Yager: Major flaws in payroll leave students at a monetary disadvantage

Cash. Bucks. Money. The green – and sometimes pinkish – stuff that makes the world go round. As a society that exchanges these slips of paper or bits of information for goods and services, we require a constant supply of currency.

It's the simple economics of the profit motive: we work. There are farmers, mechanics, engineers, teachers, writers and countless other professions in which an estimated 140 million people work, according to the Bureau of Labor Statistics. Even here at Geneseo there are students that take the time to recoup some of their losses created simply in the act of paying for college. What happens to those students – over 400 at current count – if there is an error, a simple mistake, that costs them two weeks of pay?

On the surface, students lose whatever pay it is they would have earned that pay cycle. Chump change to some, but to the typical college student, that meager paycheck is all they get. To those who don't know, Geneseo payroll has a system that grants those working for the university a paycheck bi-weekly offset by three weeks. That's right. Everyone's paychecks are for a pay cycle that is completed three weeks previous. Add that to the one-week wait for direct deposit and students have to wait four weeks at the earliest for their first paycheck of the year.

Then there is the major flaw with the payroll system at Geneseo. With the exception of Campus Auxiliary Services, all work times for students are managed with paper time sheets. After being filled in by students the time sheets are approved by the students' supervisors and sent to the payroll office. While there, the necessary funds are allocated to the students' accounts and somewhere down the line checks are cut and money is transferred. If any link in the chain happens to falter, however, the pay will either come two (read as three) weeks late at best, or at worst totally forgotten about by everyone except the disenfranchised student.

You might say, "Well, Nick, those working for the university would have every reason to make sure that the necessary exchange is completed." Not really. The student, of course, has every reason to make sure that their money fills their pockets, but to the supervisors each of us is just another student, and to those in payroll just another "G number." So if a time sheet is late, there's no problem, right?
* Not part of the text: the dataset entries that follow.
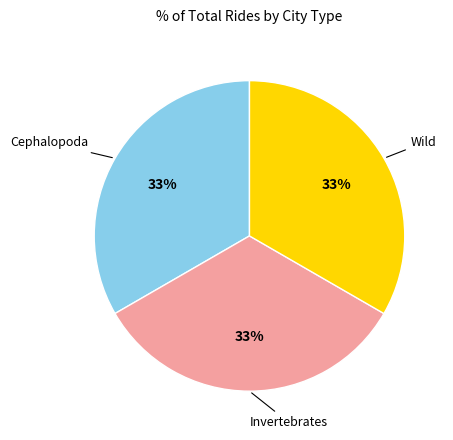

Does any single category account for the majority?

No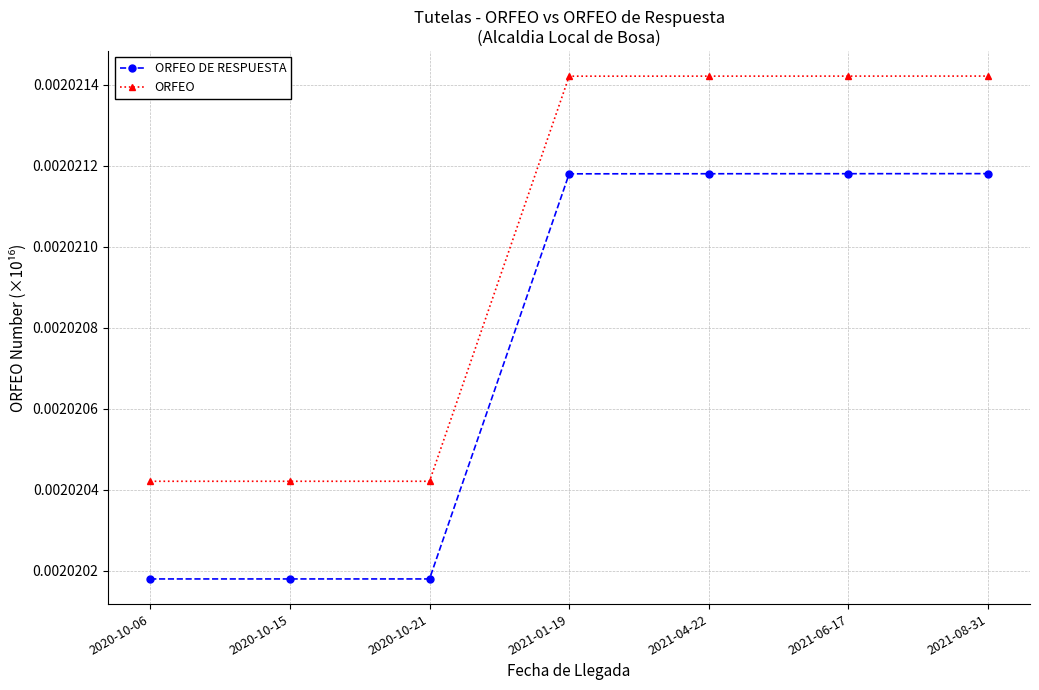

How many lines are shown in the chart?

2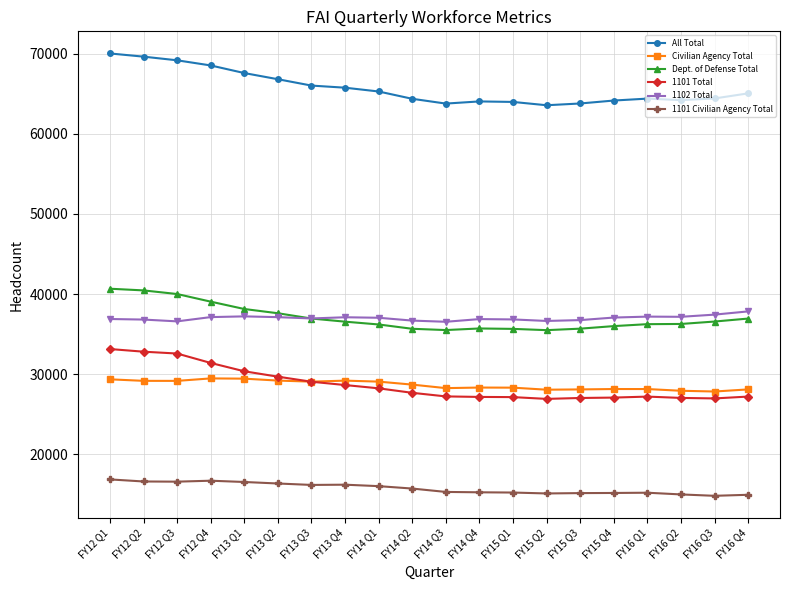

Which series has the largest total across all categories?

All Total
But there is a problem. Money makes the world go round and without it students can no longer fill in their part of the profit motive equation. We cannot buy things from Geneseo's stores, we cannot invest what little money we have, let alone plan ahead for the things that we need if there is no chance that we can afford it. To add insult to injury, we the unpaid students lose confidence in the institution as a whole. Why work if you're not getting paid? Why trust that someone will hold up their end of the monetary bargain if the money is not flowing your way?

Let's fix this system before it gets even more out of hand. Geneseo should adopt a strict online option that cuts out the departmental middlemen and guarantees that we students will get our just desserts. Oh, and it's time to end this three-week wait silliness. If I work for two weeks, I want my pay my Friday evening.